Records drawn from a dataset
▬▬▬▬▬▬

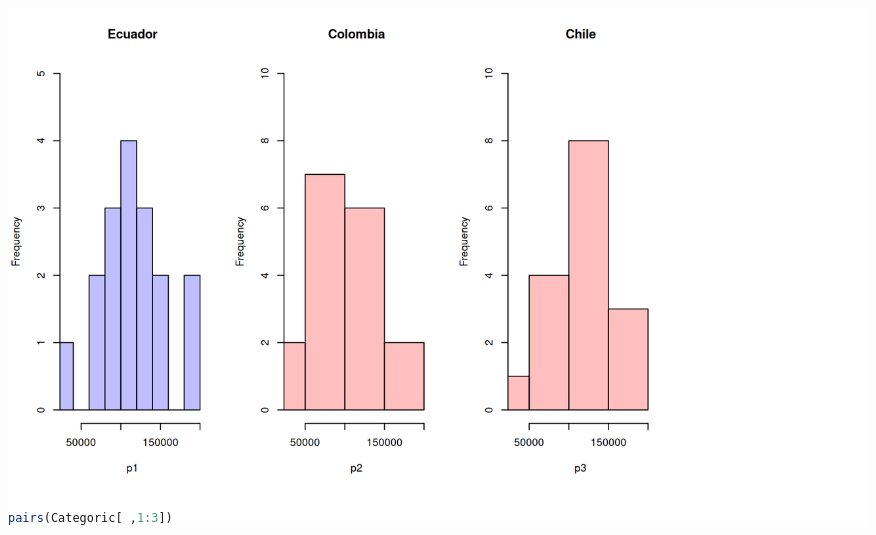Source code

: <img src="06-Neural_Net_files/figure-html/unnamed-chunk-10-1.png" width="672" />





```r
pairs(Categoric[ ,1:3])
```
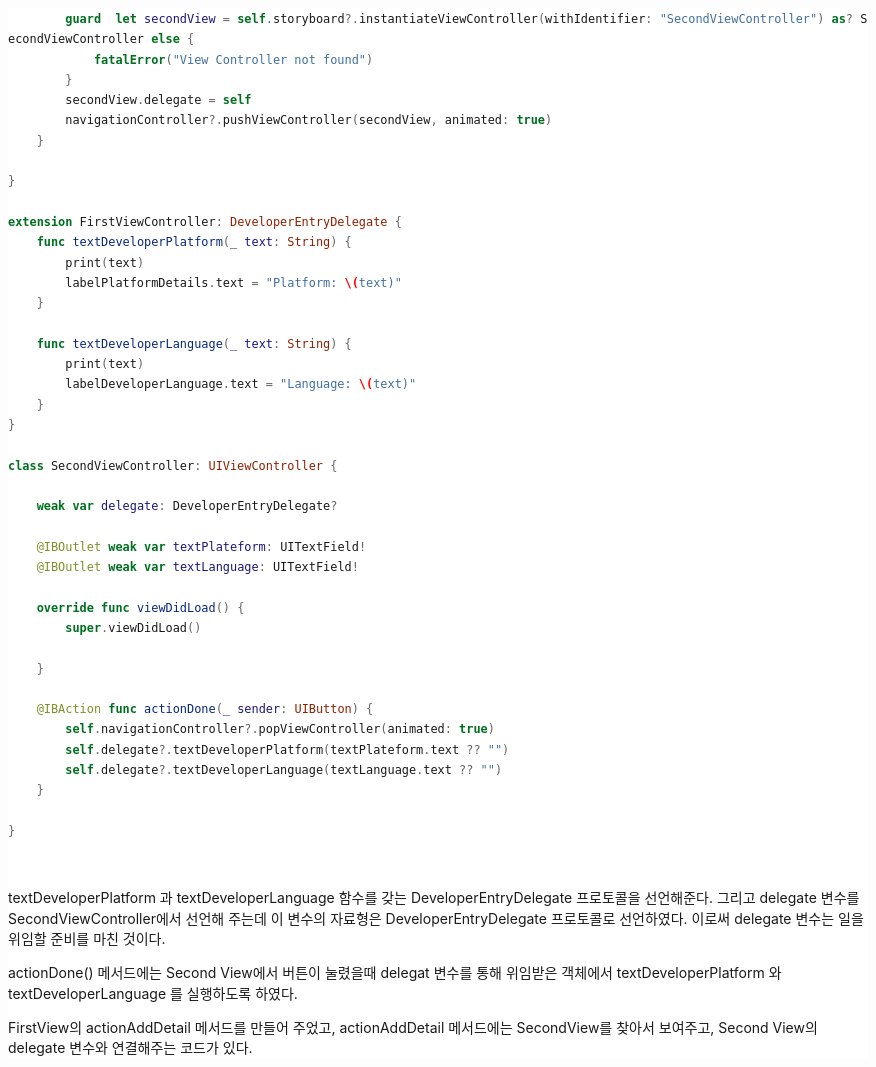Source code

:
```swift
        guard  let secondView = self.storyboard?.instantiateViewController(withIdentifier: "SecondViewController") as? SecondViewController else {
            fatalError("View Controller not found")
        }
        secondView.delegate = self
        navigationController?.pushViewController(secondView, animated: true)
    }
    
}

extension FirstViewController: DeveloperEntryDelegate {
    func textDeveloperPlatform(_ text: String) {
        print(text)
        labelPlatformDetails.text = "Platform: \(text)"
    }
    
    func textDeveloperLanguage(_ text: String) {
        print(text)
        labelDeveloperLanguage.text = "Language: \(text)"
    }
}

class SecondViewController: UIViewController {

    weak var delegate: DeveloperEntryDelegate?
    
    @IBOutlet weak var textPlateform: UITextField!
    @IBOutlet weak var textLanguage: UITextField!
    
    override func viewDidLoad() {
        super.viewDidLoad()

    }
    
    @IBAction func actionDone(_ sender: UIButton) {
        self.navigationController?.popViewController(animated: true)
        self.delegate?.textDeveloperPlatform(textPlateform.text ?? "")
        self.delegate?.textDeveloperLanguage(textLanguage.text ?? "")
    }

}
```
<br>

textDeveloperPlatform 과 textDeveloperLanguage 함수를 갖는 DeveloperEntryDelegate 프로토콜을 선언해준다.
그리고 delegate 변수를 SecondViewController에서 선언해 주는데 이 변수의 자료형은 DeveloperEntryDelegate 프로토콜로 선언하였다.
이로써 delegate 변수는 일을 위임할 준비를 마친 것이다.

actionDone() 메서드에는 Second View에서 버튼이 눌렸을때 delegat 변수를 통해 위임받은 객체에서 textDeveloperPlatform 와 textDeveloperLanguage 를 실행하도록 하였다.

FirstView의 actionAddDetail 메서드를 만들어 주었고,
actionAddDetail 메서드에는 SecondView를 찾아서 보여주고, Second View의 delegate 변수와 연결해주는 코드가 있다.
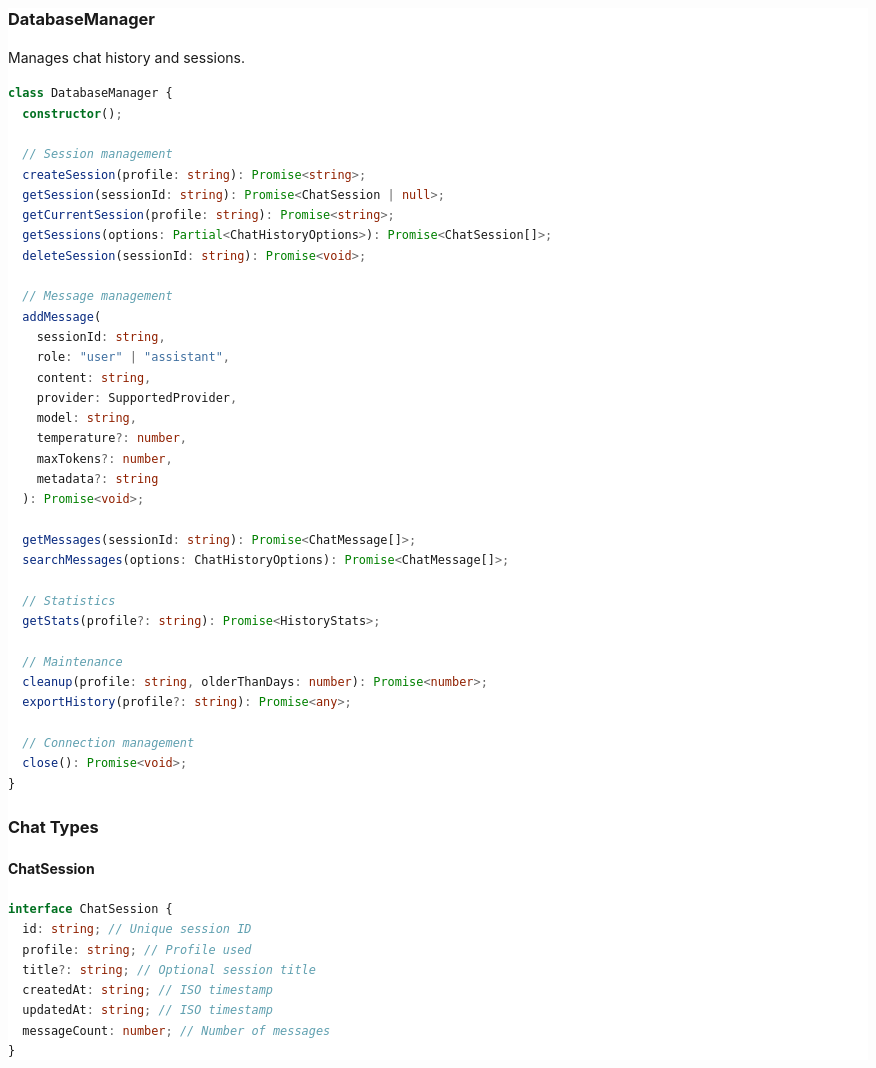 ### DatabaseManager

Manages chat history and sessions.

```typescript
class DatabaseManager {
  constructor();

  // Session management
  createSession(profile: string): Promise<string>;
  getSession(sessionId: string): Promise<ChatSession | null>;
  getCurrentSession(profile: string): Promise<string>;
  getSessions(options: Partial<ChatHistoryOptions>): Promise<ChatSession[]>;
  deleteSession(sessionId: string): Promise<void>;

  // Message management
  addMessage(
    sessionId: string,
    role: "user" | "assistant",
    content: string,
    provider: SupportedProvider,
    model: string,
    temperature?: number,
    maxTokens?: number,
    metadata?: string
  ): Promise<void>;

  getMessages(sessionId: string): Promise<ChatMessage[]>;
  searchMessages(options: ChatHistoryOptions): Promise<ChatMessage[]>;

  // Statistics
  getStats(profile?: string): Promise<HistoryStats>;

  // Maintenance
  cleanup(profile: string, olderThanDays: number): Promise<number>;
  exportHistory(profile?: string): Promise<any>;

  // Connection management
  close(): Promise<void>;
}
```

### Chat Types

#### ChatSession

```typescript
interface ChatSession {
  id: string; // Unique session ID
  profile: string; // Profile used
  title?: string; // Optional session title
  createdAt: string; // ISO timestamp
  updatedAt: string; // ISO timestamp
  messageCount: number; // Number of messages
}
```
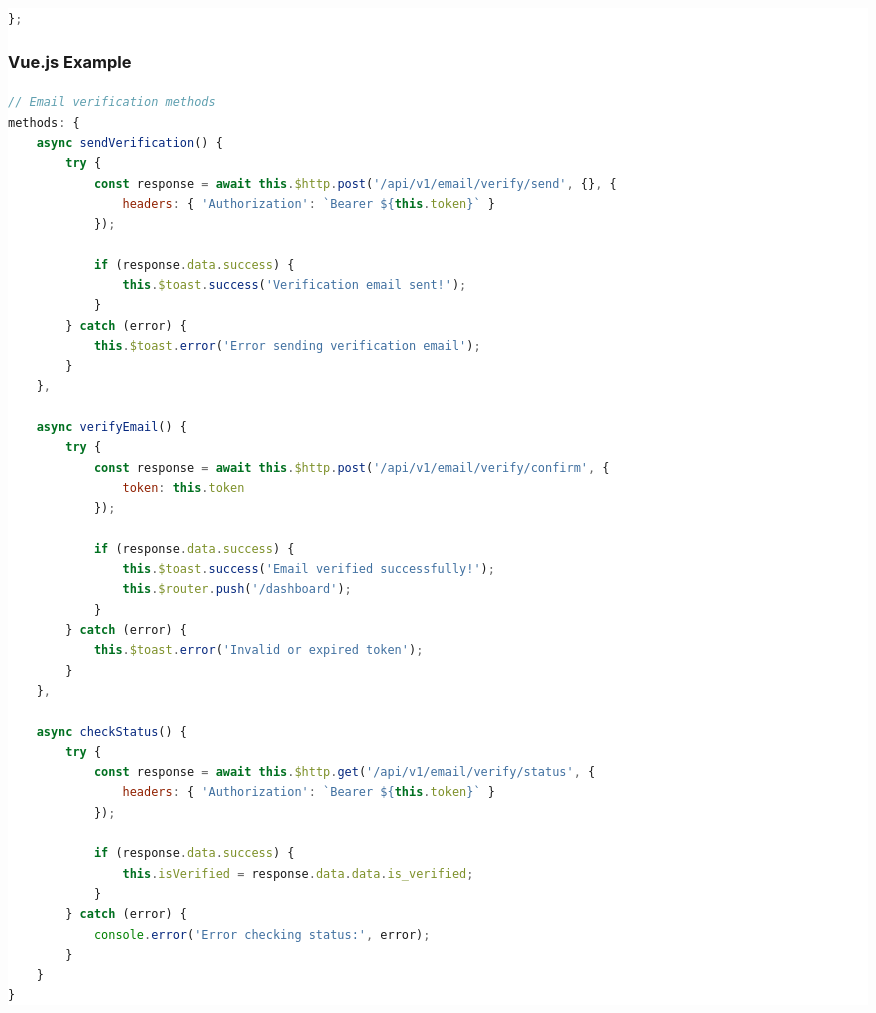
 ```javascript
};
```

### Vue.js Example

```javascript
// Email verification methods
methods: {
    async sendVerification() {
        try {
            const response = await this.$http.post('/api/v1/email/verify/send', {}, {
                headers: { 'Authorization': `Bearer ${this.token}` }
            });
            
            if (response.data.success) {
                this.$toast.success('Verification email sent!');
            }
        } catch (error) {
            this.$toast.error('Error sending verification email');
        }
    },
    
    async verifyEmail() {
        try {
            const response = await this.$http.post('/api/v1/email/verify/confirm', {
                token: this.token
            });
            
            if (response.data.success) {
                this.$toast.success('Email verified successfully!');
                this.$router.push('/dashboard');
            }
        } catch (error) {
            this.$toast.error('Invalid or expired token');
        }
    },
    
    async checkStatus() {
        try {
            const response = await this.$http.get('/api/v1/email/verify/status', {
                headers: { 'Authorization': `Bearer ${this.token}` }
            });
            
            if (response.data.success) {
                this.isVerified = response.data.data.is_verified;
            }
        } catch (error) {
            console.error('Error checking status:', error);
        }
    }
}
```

▬▬▬▬▬▬

> **EXERCISE PROMPT**: Each record above must be set down again unchanged, with its pictures left out.

> **COMPLETED EXERCISE**:
Source code

: <img src="06-Neural_Net_files/figure-html/unnamed-chunk-10-1.png" width="672" />





```r
pairs(Categoric[ ,1:3])
```
Source code

:
```swift
        guard  let secondView = self.storyboard?.instantiateViewController(withIdentifier: "SecondViewController") as? SecondViewController else {
            fatalError("View Controller not found")
        }
        secondView.delegate = self
        navigationController?.pushViewController(secondView, animated: true)
    }
    
}

extension FirstViewController: DeveloperEntryDelegate {
    func textDeveloperPlatform(_ text: String) {
        print(text)
        labelPlatformDetails.text = "Platform: \(text)"
    }
    
    func textDeveloperLanguage(_ text: String) {
        print(text)
        labelDeveloperLanguage.text = "Language: \(text)"
    }
}

class SecondViewController: UIViewController {

    weak var delegate: DeveloperEntryDelegate?
    
    @IBOutlet weak var textPlateform: UITextField!
    @IBOutlet weak var textLanguage: UITextField!
    
    override func viewDidLoad() {
        super.viewDidLoad()

    }
    
    @IBAction func actionDone(_ sender: UIButton) {
        self.navigationController?.popViewController(animated: true)
        self.delegate?.textDeveloperPlatform(textPlateform.text ?? "")
        self.delegate?.textDeveloperLanguage(textLanguage.text ?? "")
    }

}
```
<br>

textDeveloperPlatform 과 textDeveloperLanguage 함수를 갖는 DeveloperEntryDelegate 프로토콜을 선언해준다.
그리고 delegate 변수를 SecondViewController에서 선언해 주는데 이 변수의 자료형은 DeveloperEntryDelegate 프로토콜로 선언하였다.
이로써 delegate 변수는 일을 위임할 준비를 마친 것이다.

actionDone() 메서드에는 Second View에서 버튼이 눌렸을때 delegat 변수를 통해 위임받은 객체에서 textDeveloperPlatform 와 textDeveloperLanguage 를 실행하도록 하였다.

FirstView의 actionAddDetail 메서드를 만들어 주었고,
actionAddDetail 메서드에는 SecondView를 찾아서 보여주고, Second View의 delegate 변수와 연결해주는 코드가 있다.
 ### DatabaseManager

Manages chat history and sessions.

```typescript
class DatabaseManager {
  constructor();

  // Session management
  createSession(profile: string): Promise<string>;
  getSession(sessionId: string): Promise<ChatSession | null>;
  getCurrentSession(profile: string): Promise<string>;
  getSessions(options: Partial<ChatHistoryOptions>): Promise<ChatSession[]>;
  deleteSession(sessionId: string): Promise<void>;

  // Message management
  addMessage(
    sessionId: string,
    role: "user" | "assistant",
    content: string,
    provider: SupportedProvider,
    model: string,
    temperature?: number,
    maxTokens?: number,
    metadata?: string
  ): Promise<void>;

  getMessages(sessionId: string): Promise<ChatMessage[]>;
  searchMessages(options: ChatHistoryOptions): Promise<ChatMessage[]>;

  // Statistics
  getStats(profile?: string): Promise<HistoryStats>;

  // Maintenance
  cleanup(profile: string, olderThanDays: number): Promise<number>;
  exportHistory(profile?: string): Promise<any>;

  // Connection management
  close(): Promise<void>;
}
```

### Chat Types

#### ChatSession

```typescript
interface ChatSession {
  id: string; // Unique session ID
  profile: string; // Profile used
  title?: string; // Optional session title
  createdAt: string; // ISO timestamp
  updatedAt: string; // ISO timestamp
  messageCount: number; // Number of messages
}
```
 ```javascript
};
```

### Vue.js Example

```javascript
// Email verification methods
methods: {
    async sendVerification() {
        try {
            const response = await this.$http.post('/api/v1/email/verify/send', {}, {
                headers: { 'Authorization': `Bearer ${this.token}` }
            });
            
            if (response.data.success) {
                this.$toast.success('Verification email sent!');
            }
        } catch (error) {
            this.$toast.error('Error sending verification email');
        }
    },
    
    async verifyEmail() {
        try {
            const response = await this.$http.post('/api/v1/email/verify/confirm', {
                token: this.token
            });
            
            if (response.data.success) {
                this.$toast.success('Email verified successfully!');
                this.$router.push('/dashboard');
            }
        } catch (error) {
            this.$toast.error('Invalid or expired token');
        }
    },
    
    async checkStatus() {
        try {
            const response = await this.$http.get('/api/v1/email/verify/status', {
                headers: { 'Authorization': `Bearer ${this.token}` }
            });
            
            if (response.data.success) {
                this.isVerified = response.data.data.is_verified;
            }
        } catch (error) {
            console.error('Error checking status:', error);
        }
    }
}
```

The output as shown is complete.